── DATA SUPPLIED
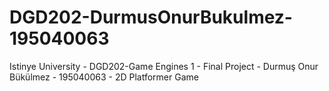 # DGD202-DurmusOnurBukulmez-195040063
Istinye University -  DGD202-Game Engines 1 - Final Project - Durmuş Onur Bükülmez - 195040063 - 2D Platformer Game
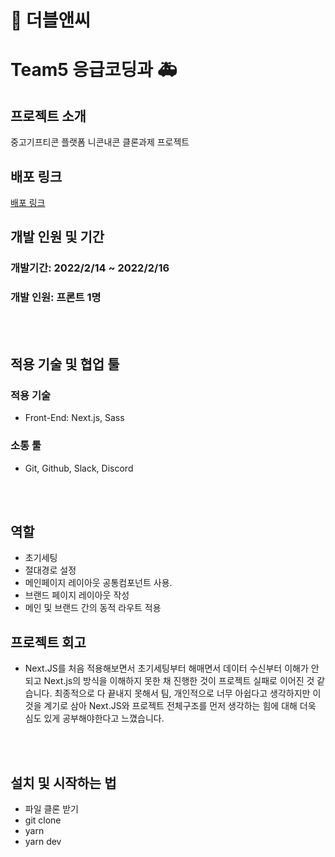 # 🥲 더블앤씨

# Team5 응급코딩과 🚑

## 프로젝트 소개

중고기프티콘 플랫폼 니콘내콘 클론과제 프로젝트

## 배포 링크

<a href="https://22-1-duble-c.vercel.app/">배포 링크</a>

## 개발 인원 및 기간

### 개발기간: 2022/2/14 ~ 2022/2/16

### 개발 인원: 프론트 1명

<br/><br/>

## 적용 기술 및 협업 툴

### 적용 기술

- Front-End: Next.js, Sass

### 소통 툴

- Git, Github, Slack, Discord

<br/><br/>

## 역할

- 초기세팅
- 절대경로 설정
- 메인페이지 레이아웃 공통컴포넌트 사용.
- 브랜드 페이지 레이아웃 작성
- 메인 및 브랜드 간의 동적 라우트 적용

## 프로젝트 회고

- Next.JS를 처음 적용해보면서 초기세팅부터 해매면서 데이터 수신부터 이해가 안되고 Next.js의 방식을 이해하지 못한 채 진행한 것이 프로젝트 실패로 이어진 것 같습니다. 최종적으로 다 끝내지 못해서 팀, 개인적으로 너무 아쉽다고 생각하지만 이것을 계기로 삼아 Next.JS와 프로젝트 전체구조를 먼저 생각하는 힘에 대해 더욱 심도 있게 공부해야한다고 느꼈습니다.

<br/><br/>

## 설치 및 시작하는 법

- 파일 클론 받기
- git clone
- yarn
- yarn dev
  </br>
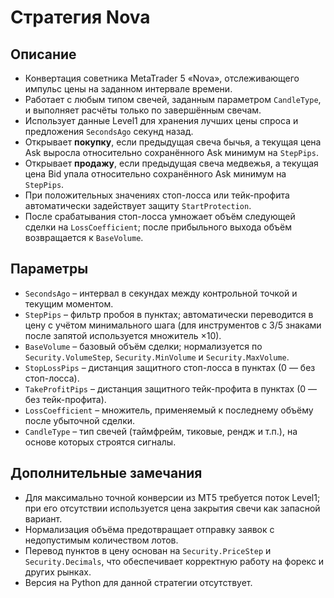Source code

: # Стратегия Nova

## Описание
- Конвертация советника MetaTrader 5 «Nova», отслеживающего импульс цены на заданном интервале времени.
- Работает с любым типом свечей, заданным параметром `CandleType`, и выполняет расчёты только по завершённым свечам.
- Использует данные Level1 для хранения лучших цены спроса и предложения `SecondsAgo` секунд назад.
- Открывает **покупку**, если предыдущая свеча бычья, а текущая цена Ask выросла относительно сохранённого Ask минимум на `StepPips`.
- Открывает **продажу**, если предыдущая свеча медвежья, а текущая цена Bid упала относительно сохранённого Ask минимум на `StepPips`.
- При положительных значениях стоп-лосса или тейк-профита автоматически задействует защиту `StartProtection`.
- После срабатывания стоп-лосса умножает объём следующей сделки на `LossCoefficient`; после прибыльного выхода объём возвращается к `BaseVolume`.

## Параметры
- `SecondsAgo` – интервал в секундах между контрольной точкой и текущим моментом.
- `StepPips` – фильтр пробоя в пунктах; автоматически переводится в цену с учётом минимального шага (для инструментов с 3/5 знаками после запятой используется множитель ×10).
- `BaseVolume` – базовый объём сделки; нормализуется по `Security.VolumeStep`, `Security.MinVolume` и `Security.MaxVolume`.
- `StopLossPips` – дистанция защитного стоп-лосса в пунктах (0 — без стоп-лосса).
- `TakeProfitPips` – дистанция защитного тейк-профита в пунктах (0 — без тейк-профита).
- `LossCoefficient` – множитель, применяемый к последнему объёму после убыточной сделки.
- `CandleType` – тип свечей (таймфрейм, тиковые, рендж и т.п.), на основе которых строятся сигналы.

## Дополнительные замечания
- Для максимально точной конверсии из MT5 требуется поток Level1; при его отсутствии используется цена закрытия свечи как запасной вариант.
- Нормализация объёма предотвращает отправку заявок с недопустимым количеством лотов.
- Перевод пунктов в цену основан на `Security.PriceStep` и `Security.Decimals`, что обеспечивает корректную работу на форекс и других рынках.
- Версия на Python для данной стратегии отсутствует.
────
# WHAT IS EXPECTED:
Convert every line of source text in all of the items above into a Markdown table with the columns "No." and "Line", numbering the rows in order and omitting blank lines. Exclude the pictures from the table.

# EXERCISE OUTPUT:
| No. | Line |
|---|---|
| 1 |  # DGD202-DurmusOnurBukulmez-195040063 |
| 2 | Istinye University -  DGD202-Game Engines 1 - Final Project - Durmuş Onur Bükülmez - 195040063 - 2D Platformer Game |
| 3 |  # 🥲 더블앤씨 |
| 4 | # Team5 응급코딩과 🚑 |
| 5 | ## 프로젝트 소개 |
| 6 | 중고기프티콘 플랫폼 니콘내콘 클론과제 프로젝트 |
| 7 | ## 배포 링크 |
| 8 | <a href="https://22-1-duble-c.vercel.app/">배포 링크</a> |
| 9 | ## 개발 인원 및 기간 |
| 10 | ### 개발기간: 2022/2/14 ~ 2022/2/16 |
| 11 | ### 개발 인원: 프론트 1명 |
| 12 | <br/><br/> |
| 13 | ## 적용 기술 및 협업 툴 |
| 14 | ### 적용 기술 |
| 15 | - Front-End: Next.js, Sass |
| 16 | ### 소통 툴 |
| 17 | - Git, Github, Slack, Discord |
| 18 | <br/><br/> |
| 19 | ## 역할 |
| 20 | - 초기세팅 |
| 21 | - 절대경로 설정 |
| 22 | - 메인페이지 레이아웃 공통컴포넌트 사용. |
| 23 | - 브랜드 페이지 레이아웃 작성 |
| 24 | - 메인 및 브랜드 간의 동적 라우트 적용 |
| 25 | ## 프로젝트 회고 |
| 26 | - Next.JS를 처음 적용해보면서 초기세팅부터 해매면서 데이터 수신부터 이해가 안되고 Next.js의 방식을 이해하지 못한 채 진행한 것이 프로젝트 실패로 이어진 것 같습니다. 최종적으로 다 끝내지 못해서 팀, 개인적으로 너무 아쉽다고 생각하지만 이것을 계기로 삼아 Next.JS와 프로젝트 전체구조를 먼저 생각하는 힘에 대해 더욱 심도 있게 공부해야한다고 느꼈습니다. |
| 27 | <br/><br/> |
| 28 | ## 설치 및 시작하는 법 |
| 29 | - 파일 클론 받기 |
| 30 | - git clone |
| 31 | - yarn |
| 32 | - yarn dev |
| 33 |   </br> |
| 34 | Source code |
| 35 | : # Стратегия Nova |
| 36 | ## Описание |
| 37 | - Конвертация советника MetaTrader 5 «Nova», отслеживающего импульс цены на заданном интервале времени. |
| 38 | - Работает с любым типом свечей, заданным параметром `CandleType`, и выполняет расчёты только по завершённым свечам. |
| 39 | - Использует данные Level1 для хранения лучших цены спроса и предложения `SecondsAgo` секунд назад. |
| 40 | - Открывает **покупку**, если предыдущая свеча бычья, а текущая цена Ask выросла относительно сохранённого Ask минимум на `StepPips`. |
| 41 | - Открывает **продажу**, если предыдущая свеча медвежья, а текущая цена Bid упала относительно сохранённого Ask минимум на `StepPips`. |
| 42 | - При положительных значениях стоп-лосса или тейк-профита автоматически задействует защиту `StartProtection`. |
| 43 | - После срабатывания стоп-лосса умножает объём следующей сделки на `LossCoefficient`; после прибыльного выхода объём возвращается к `BaseVolume`. |
| 44 | ## Параметры |
| 45 | - `SecondsAgo` – интервал в секундах между контрольной точкой и текущим моментом. |
| 46 | - `StepPips` – фильтр пробоя в пунктах; автоматически переводится в цену с учётом минимального шага (для инструментов с 3/5 знаками после запятой используется множитель ×10). |
| 47 | - `BaseVolume` – базовый объём сделки; нормализуется по `Security.VolumeStep`, `Security.MinVolume` и `Security.MaxVolume`. |
| 48 | - `StopLossPips` – дистанция защитного стоп-лосса в пунктах (0 — без стоп-лосса). |
| 49 | - `TakeProfitPips` – дистанция защитного тейк-профита в пунктах (0 — без тейк-профита). |
| 50 | - `LossCoefficient` – множитель, применяемый к последнему объёму после убыточной сделки. |
| 51 | - `CandleType` – тип свечей (таймфрейм, тиковые, рендж и т.п.), на основе которых строятся сигналы. |
| 52 | ## Дополнительные замечания |
| 53 | - Для максимально точной конверсии из MT5 требуется поток Level1; при его отсутствии используется цена закрытия свечи как запасной вариант. |
| 54 | - Нормализация объёма предотвращает отправку заявок с недопустимым количеством лотов. |
| 55 | - Перевод пунктов в цену основан на `Security.PriceStep` и `Security.Decimals`, что обеспечивает корректную работу на форекс и других рынках. |
| 56 | - Версия на Python для данной стратегии отсутствует. |